* Texto da página *
+ + +

Carrascos, judeus e clareza. Por Josué Machado

CARRASCOS, JUDEUS E CLAREZA

Por Josué Machado

Quase sempre é preferível sacrificar a fluência da ordem direta em benefício da clareza da frase.

O articulista português publicou no jornal brasileiro um texto com o seguinte período:

“Como Steiner repetidamente escreve em várias das suas obras, o continente europeu foi aquele onde era possível escutar Schubert ao jantar e, na manhã seguinte, gasear judeus de consciência limpa.”

Sim, “(…) gasear judeus de consciência limpa”, escreveu o articulista.

Lembremos que gasear significa submeter alguém à ação de gases tóxicos ou sufocantes. Como faziam os nazistas em seus campos de concentração exercitando a “banalidade do mal”, na definição de Hannah Arendt (1906-1975) em seu livro “Eichmann em Jerusalém”.

+ + +

(Dados de correspondência de pontos entre várias imagens)
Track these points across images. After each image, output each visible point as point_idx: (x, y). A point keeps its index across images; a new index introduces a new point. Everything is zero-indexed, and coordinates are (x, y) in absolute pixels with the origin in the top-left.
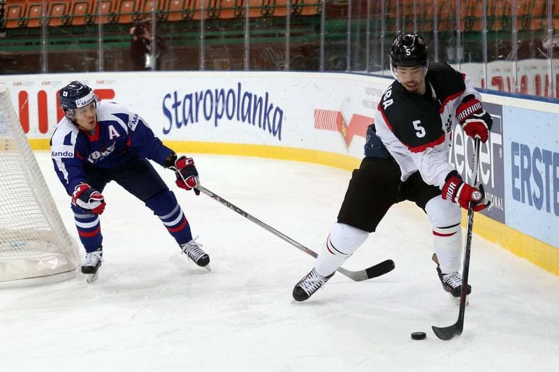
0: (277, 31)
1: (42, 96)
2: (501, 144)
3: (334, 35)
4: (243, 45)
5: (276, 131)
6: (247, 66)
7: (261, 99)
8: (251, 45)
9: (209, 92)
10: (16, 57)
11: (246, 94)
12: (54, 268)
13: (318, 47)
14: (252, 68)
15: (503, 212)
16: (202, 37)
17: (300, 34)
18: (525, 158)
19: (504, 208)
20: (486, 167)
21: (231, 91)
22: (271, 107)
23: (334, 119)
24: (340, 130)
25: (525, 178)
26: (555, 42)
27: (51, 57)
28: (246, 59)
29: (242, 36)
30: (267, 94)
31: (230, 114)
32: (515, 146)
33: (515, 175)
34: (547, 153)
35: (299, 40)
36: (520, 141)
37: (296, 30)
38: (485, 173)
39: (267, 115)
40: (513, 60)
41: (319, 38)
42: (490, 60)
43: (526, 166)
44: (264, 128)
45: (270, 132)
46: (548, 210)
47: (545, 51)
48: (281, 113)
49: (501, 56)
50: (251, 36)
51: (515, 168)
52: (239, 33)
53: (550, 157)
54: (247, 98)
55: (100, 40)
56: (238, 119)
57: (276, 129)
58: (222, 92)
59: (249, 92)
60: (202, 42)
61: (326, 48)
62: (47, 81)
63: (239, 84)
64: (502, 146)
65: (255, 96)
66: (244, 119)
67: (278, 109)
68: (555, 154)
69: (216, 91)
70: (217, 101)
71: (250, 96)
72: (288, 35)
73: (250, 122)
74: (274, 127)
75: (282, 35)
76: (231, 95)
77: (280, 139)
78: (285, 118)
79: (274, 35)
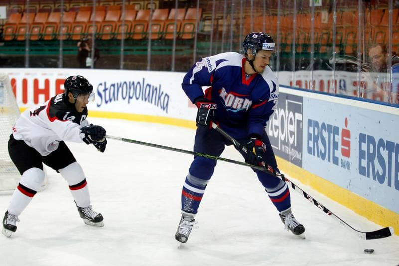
0: (167, 48)
1: (25, 82)
2: (301, 120)
3: (200, 51)
4: (146, 56)
5: (164, 108)
6: (148, 68)
7: (156, 89)
8: (152, 56)
9: (125, 83)
10: (11, 58)
11: (148, 85)
14: (152, 69)
15: (301, 160)
16: (122, 50)
17: (181, 50)
18: (316, 129)
19: (302, 158)
20: (292, 133)
21: (139, 83)
22: (162, 93)
25: (316, 140)
26: (337, 60)
27: (31, 58)
28: (149, 64)
29: (146, 50)
30: (160, 86)
31: (138, 96)
32: (310, 122)
33: (309, 138)
34: (330, 127)
35: (180, 54)
36: (314, 119)
37: (179, 48)
38: (291, 137)
39: (159, 98)
40: (310, 70)
41: (192, 54)
42: (296, 70)
43: (316, 134)
44: (158, 105)
45: (161, 107)
46: (329, 160)
47: (331, 65)
48: (168, 97)
49: (303, 68)
50: (152, 50)
51: (309, 135)
52: (144, 48)
53: (331, 128)
54: (148, 88)
55: (61, 49)
56: (142, 99)
58: (133, 83)
60: (122, 53)
62: (28, 73)
63: (144, 79)
64: (302, 121)
65: (153, 87)
66: (145, 100)
67: (166, 95)
68: (334, 127)
69: (130, 83)
70: (130, 88)
71: (150, 86)
72: (174, 50)
73: (149, 101)
74: (163, 105)
75: (170, 50)
76: (138, 85)
77: (167, 112)
78: (171, 101)
79: (165, 50)
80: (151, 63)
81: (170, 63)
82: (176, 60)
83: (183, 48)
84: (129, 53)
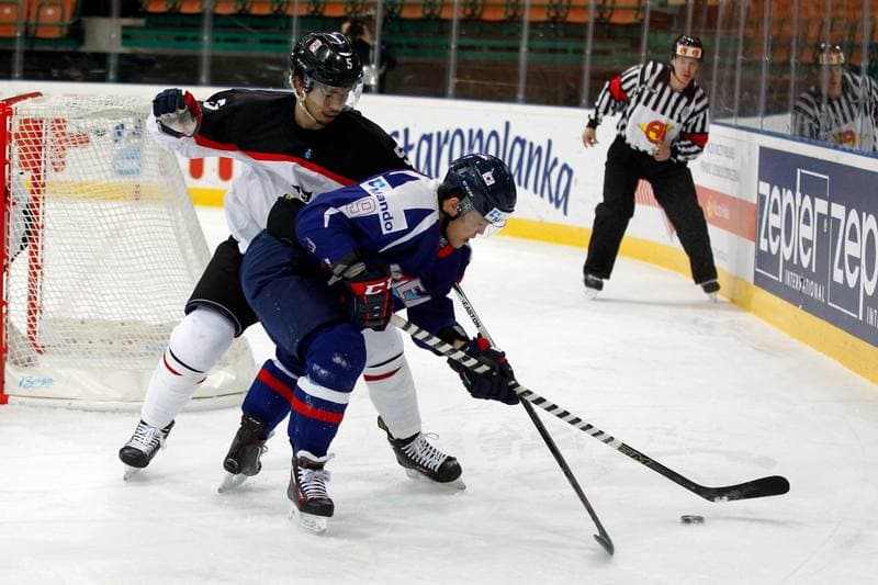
0: (571, 45)
4: (516, 63)
5: (560, 200)
6: (520, 96)
7: (539, 150)
8: (529, 65)
9: (459, 132)
10: (161, 58)
11: (518, 140)
14: (531, 99)
16: (453, 46)
21: (494, 133)
22: (555, 162)
27: (215, 61)
28: (522, 86)
29: (516, 49)
30: (550, 142)
35: (604, 61)
37: (602, 46)
39: (547, 174)
44: (542, 195)
45: (551, 200)
48: (570, 172)
50: (530, 49)
52: (511, 43)
54: (518, 147)
57: (560, 198)
58: (480, 134)
59: (522, 137)
60: (453, 54)
63: (507, 124)
65: (531, 144)
67: (565, 167)
69: (471, 132)
70: (471, 147)
71: (522, 142)
72: (588, 52)
74: (557, 193)
75: (580, 52)
76: (493, 140)
77: (565, 213)
78: (576, 181)
79: (565, 51)
80: (528, 82)
81: (579, 83)
83: (612, 46)
84: (469, 56)
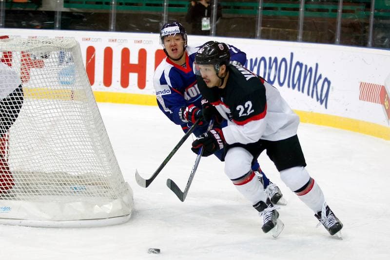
0: (330, 7)
1: (108, 52)
3: (381, 14)
4: (297, 18)
5: (323, 100)
6: (300, 37)
7: (311, 69)
8: (305, 18)
9: (263, 59)
10: (86, 14)
11: (298, 63)
12: (108, 212)
13: (368, 24)
14: (305, 40)
16: (260, 7)
17: (352, 11)
21: (284, 60)
22: (320, 77)
23: (378, 92)
24: (383, 103)
27: (119, 16)
28: (301, 31)
29: (297, 9)
30: (317, 65)
31: (282, 81)
35: (350, 16)
37: (348, 8)
39: (315, 84)
41: (368, 17)
44: (312, 96)
45: (318, 99)
48: (329, 83)
50: (306, 9)
52: (295, 6)
54: (298, 68)
55: (165, 4)
56: (289, 86)
57: (323, 98)
58: (276, 59)
59: (301, 62)
60: (260, 13)
61: (375, 26)
62: (114, 38)
63: (292, 54)
65: (306, 66)
66: (294, 86)
67: (326, 80)
69: (270, 58)
70: (270, 68)
71: (301, 65)
72: (340, 11)
73: (299, 90)
74: (321, 95)
75: (336, 11)
76: (283, 63)
77: (326, 107)
78: (332, 89)
79: (327, 10)
80: (304, 29)
81: (335, 30)
82: (343, 26)
83: (355, 8)
84: (270, 13)
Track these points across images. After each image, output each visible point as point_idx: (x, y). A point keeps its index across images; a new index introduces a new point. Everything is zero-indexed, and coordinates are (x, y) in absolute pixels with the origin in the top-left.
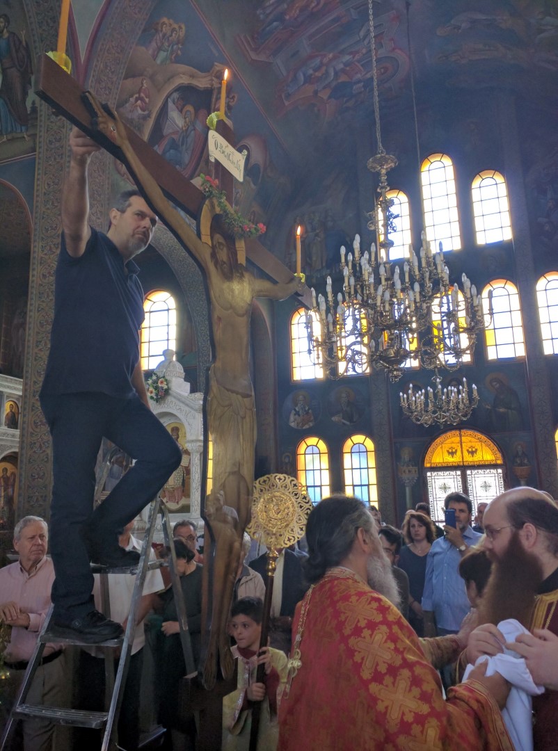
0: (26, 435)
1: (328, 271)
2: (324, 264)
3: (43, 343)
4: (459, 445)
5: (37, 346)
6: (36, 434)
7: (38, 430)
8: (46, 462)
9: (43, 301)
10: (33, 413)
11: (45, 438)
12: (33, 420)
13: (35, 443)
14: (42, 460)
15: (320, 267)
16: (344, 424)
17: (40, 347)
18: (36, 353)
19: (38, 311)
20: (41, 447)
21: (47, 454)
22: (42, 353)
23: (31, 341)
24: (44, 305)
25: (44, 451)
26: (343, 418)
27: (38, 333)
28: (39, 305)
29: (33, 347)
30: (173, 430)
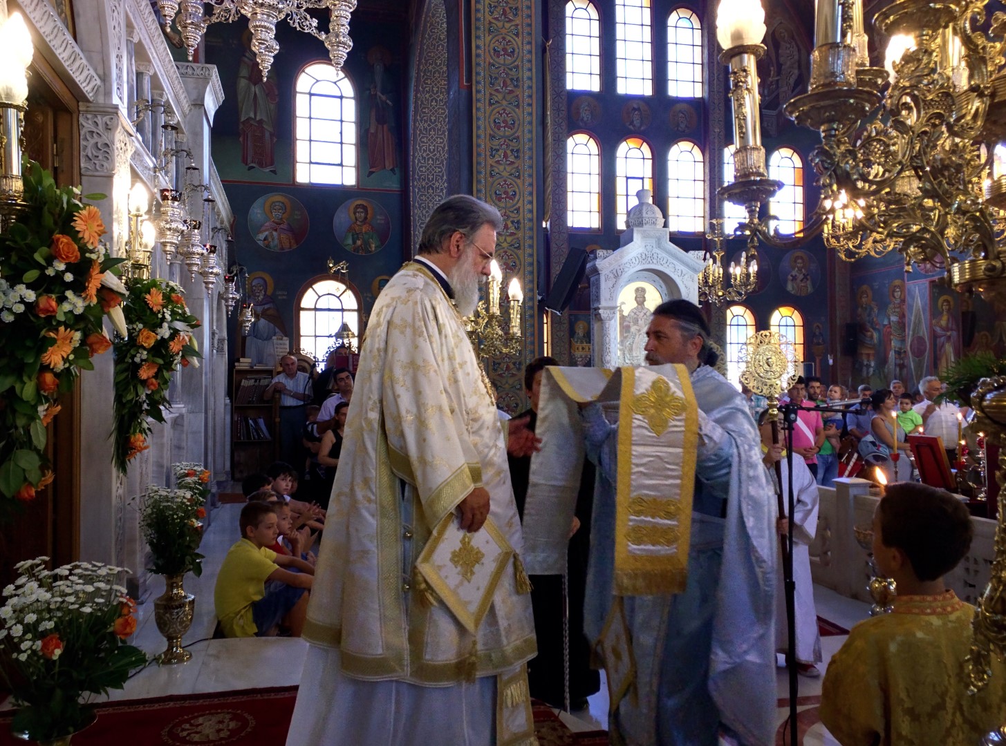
3: (501, 152)
5: (493, 156)
9: (497, 91)
17: (497, 158)
18: (492, 166)
19: (491, 104)
22: (501, 168)
23: (483, 147)
24: (500, 97)
27: (492, 137)
28: (491, 94)
29: (486, 155)
30: (637, 290)
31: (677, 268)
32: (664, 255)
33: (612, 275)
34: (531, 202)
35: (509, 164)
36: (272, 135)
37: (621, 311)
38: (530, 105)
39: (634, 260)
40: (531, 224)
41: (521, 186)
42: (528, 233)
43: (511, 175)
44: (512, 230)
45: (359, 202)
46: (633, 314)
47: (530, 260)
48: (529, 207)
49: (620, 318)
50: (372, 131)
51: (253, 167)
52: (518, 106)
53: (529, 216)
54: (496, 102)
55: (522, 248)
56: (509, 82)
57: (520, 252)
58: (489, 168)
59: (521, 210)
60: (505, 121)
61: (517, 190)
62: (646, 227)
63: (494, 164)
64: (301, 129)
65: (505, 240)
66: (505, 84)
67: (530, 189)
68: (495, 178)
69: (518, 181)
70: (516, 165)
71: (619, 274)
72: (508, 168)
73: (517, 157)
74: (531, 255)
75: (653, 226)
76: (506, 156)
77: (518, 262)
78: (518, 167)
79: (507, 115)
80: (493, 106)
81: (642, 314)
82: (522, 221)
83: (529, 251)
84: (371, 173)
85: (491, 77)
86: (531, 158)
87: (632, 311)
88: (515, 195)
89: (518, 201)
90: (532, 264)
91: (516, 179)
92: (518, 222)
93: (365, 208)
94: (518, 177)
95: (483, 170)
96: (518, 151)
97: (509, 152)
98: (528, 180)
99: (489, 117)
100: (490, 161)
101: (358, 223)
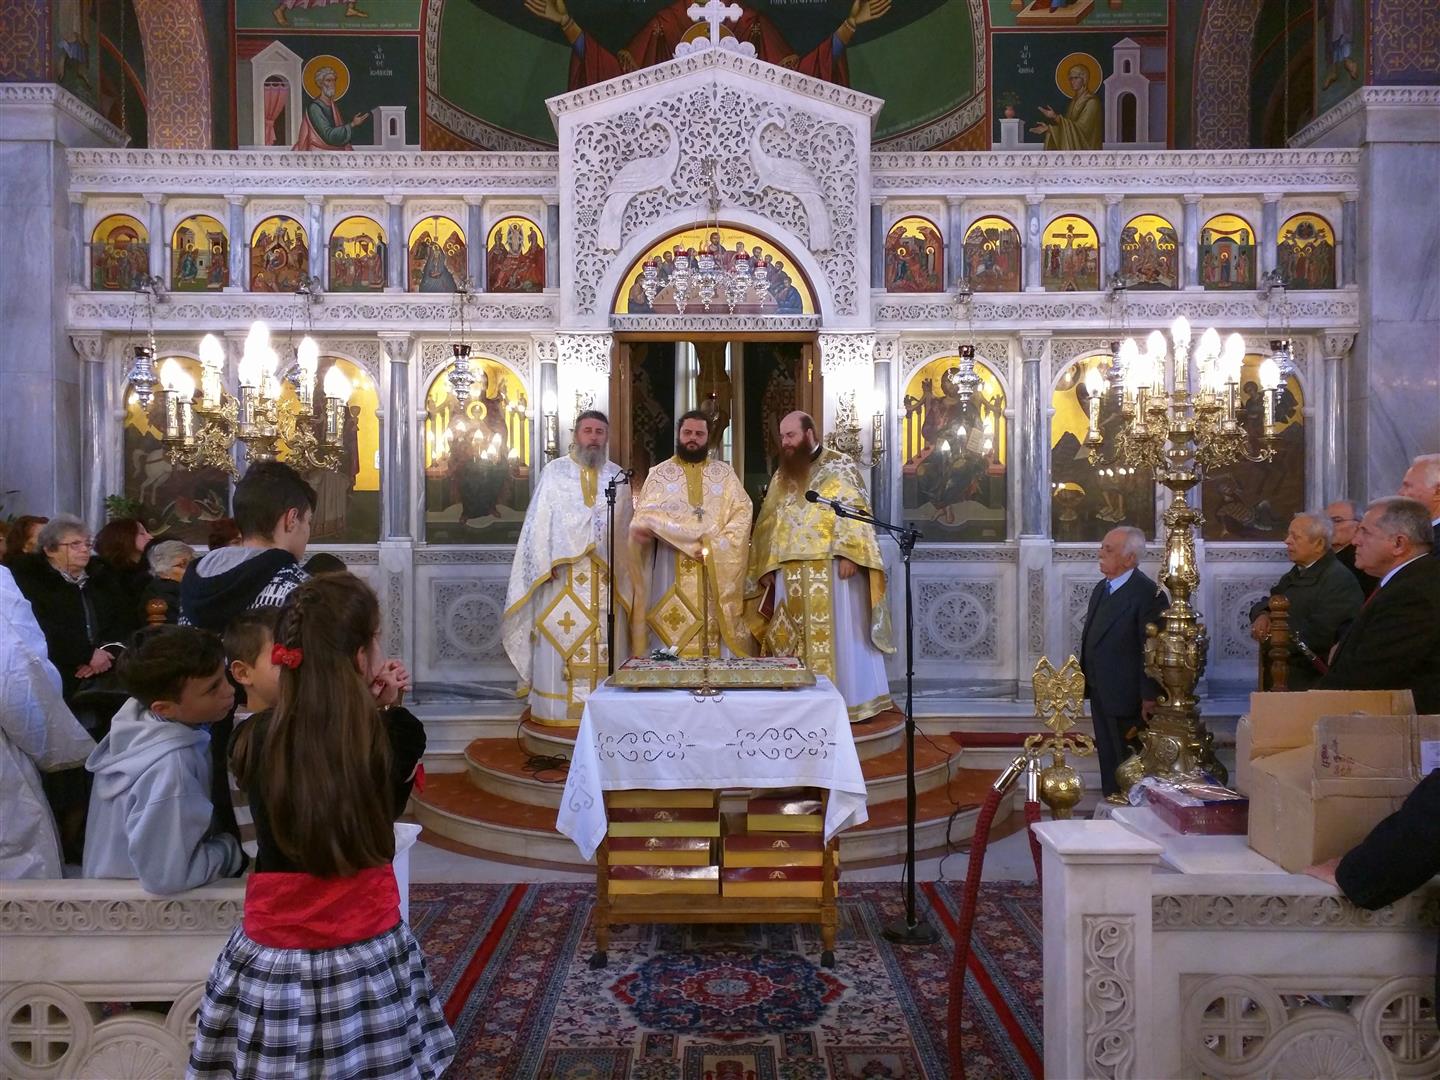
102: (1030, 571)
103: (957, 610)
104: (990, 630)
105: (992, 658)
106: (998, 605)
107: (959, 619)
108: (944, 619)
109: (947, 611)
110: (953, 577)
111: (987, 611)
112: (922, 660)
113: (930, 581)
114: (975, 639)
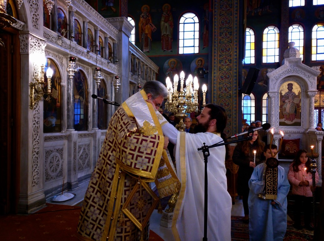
0: (216, 83)
1: (261, 9)
2: (259, 6)
3: (224, 34)
4: (319, 98)
5: (221, 35)
6: (222, 83)
7: (224, 81)
8: (230, 98)
9: (223, 10)
10: (220, 72)
11: (228, 85)
12: (220, 75)
13: (222, 88)
14: (227, 97)
15: (256, 8)
16: (264, 86)
17: (222, 36)
18: (220, 39)
19: (220, 16)
20: (226, 90)
21: (230, 94)
22: (224, 40)
23: (217, 32)
24: (224, 12)
25: (228, 92)
26: (264, 83)
27: (220, 28)
28: (220, 12)
29: (218, 35)
30: (289, 85)
31: (306, 74)
32: (299, 69)
33: (274, 79)
34: (236, 52)
35: (227, 38)
36: (171, 39)
37: (281, 93)
38: (236, 14)
39: (285, 72)
40: (236, 60)
41: (232, 46)
42: (235, 64)
43: (228, 42)
44: (228, 63)
45: (199, 59)
46: (286, 95)
47: (235, 74)
48: (236, 54)
49: (280, 96)
50: (205, 33)
51: (165, 50)
52: (231, 15)
53: (236, 57)
54: (223, 15)
55: (232, 70)
56: (228, 6)
57: (231, 72)
58: (219, 40)
59: (232, 55)
60: (226, 22)
61: (230, 48)
62: (291, 58)
63: (221, 39)
64: (181, 36)
65: (225, 67)
66: (226, 7)
67: (236, 47)
68: (221, 44)
69: (231, 44)
70: (230, 38)
71: (278, 78)
72: (227, 40)
73: (231, 35)
74: (236, 73)
75: (294, 57)
76: (226, 35)
77: (230, 76)
78: (231, 39)
79: (227, 19)
80: (221, 16)
81: (291, 95)
82: (232, 59)
83: (235, 71)
84: (204, 48)
85: (220, 5)
86: (236, 35)
87: (286, 93)
88: (229, 50)
89: (231, 52)
90: (236, 76)
91: (230, 44)
92: (231, 60)
93: (201, 61)
94: (231, 42)
95: (217, 42)
96: (231, 32)
97: (227, 33)
98: (235, 43)
99: (220, 21)
100: (220, 38)
101: (199, 66)
102: (74, 142)
103: (55, 159)
104: (62, 165)
105: (62, 176)
106: (64, 156)
107: (55, 163)
108: (51, 164)
109: (52, 161)
110: (54, 147)
111: (61, 159)
112: (46, 183)
113: (48, 149)
114: (59, 170)
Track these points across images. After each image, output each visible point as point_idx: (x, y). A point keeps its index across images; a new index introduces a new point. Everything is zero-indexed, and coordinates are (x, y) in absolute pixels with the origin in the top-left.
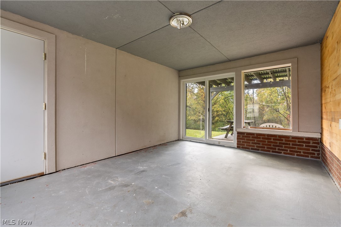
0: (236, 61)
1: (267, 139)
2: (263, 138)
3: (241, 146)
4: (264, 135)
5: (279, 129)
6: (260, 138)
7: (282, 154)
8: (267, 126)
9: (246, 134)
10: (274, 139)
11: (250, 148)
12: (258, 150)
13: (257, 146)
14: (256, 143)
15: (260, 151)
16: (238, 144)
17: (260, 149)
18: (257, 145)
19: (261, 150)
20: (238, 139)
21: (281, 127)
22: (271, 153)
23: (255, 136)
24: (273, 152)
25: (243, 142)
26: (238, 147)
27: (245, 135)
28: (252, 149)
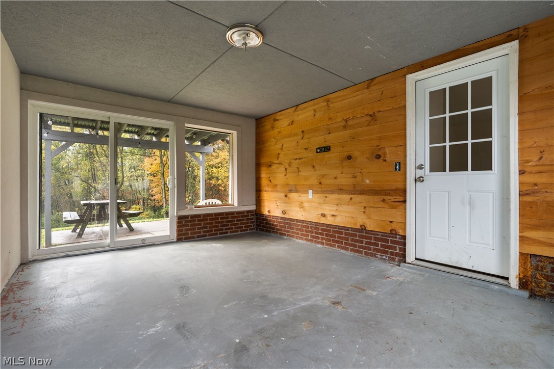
0: (176, 105)
1: (214, 220)
2: (210, 219)
3: (184, 237)
4: (211, 215)
5: (218, 205)
6: (207, 220)
7: (229, 234)
8: (206, 203)
9: (191, 218)
10: (221, 218)
11: (196, 235)
12: (205, 236)
13: (204, 232)
14: (202, 228)
15: (207, 237)
16: (178, 235)
17: (207, 234)
18: (204, 230)
19: (209, 235)
20: (178, 227)
21: (220, 202)
22: (219, 236)
23: (202, 218)
24: (220, 234)
25: (186, 230)
26: (180, 240)
27: (189, 219)
28: (198, 237)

+ + +

Escreva a continuação do artigo sobre clareza na escrita a partir do ponto em que ele termina. Não é preciso usar o material.

Do ponto de vista formal, o importante no período do articulista é que a ordem direta da última oração produz efeito aparentemente imprevisto por ele. Por certo ignorou que a frase poderia induzir alguém a atribuir a expressão “consciência limpa” aos judeus e não aos executores: “…judeus de consciência limpa”.

Contou com a possibilidade de todos os seus leitores serem bem informados e com a aparente evidência de que tal expressão só poderia se referir aos executores, eventuais ouvintes das sensíveis composições de Schubert, e não às próprias vítimas.

Isso, embora o trecho “judeus de consciência limpa” possa sugerir ao leitor que os judeus é que tinham a consciência limpa, porque a explicação (de consciência limpa) está ao lado do substantivo judeus — uma observação sem sentido naquela circunstância.

Esse é um caso em que a construção pode causar estranheza, mas dificilmente provocará dúvida sobre o significado da frase, a menos que o leitor seja toscamente desinformado.

O escriba por certo preferiu a ordem direta – sujeito, verbo e complementos –, em que a frase flui melhor, mas, para evitar a possível estranheza, teria feito bem em sacrificar a fluência em nome da clareza, qualidade essencial de um texto. Assim:

“Como Steiner repetidamente escreve em várias das suas obras, o continente europeu foi aquele onde era possível escutar Schubert ao jantar e, na manhã seguinte, de consciência limpa, gasear judeus.”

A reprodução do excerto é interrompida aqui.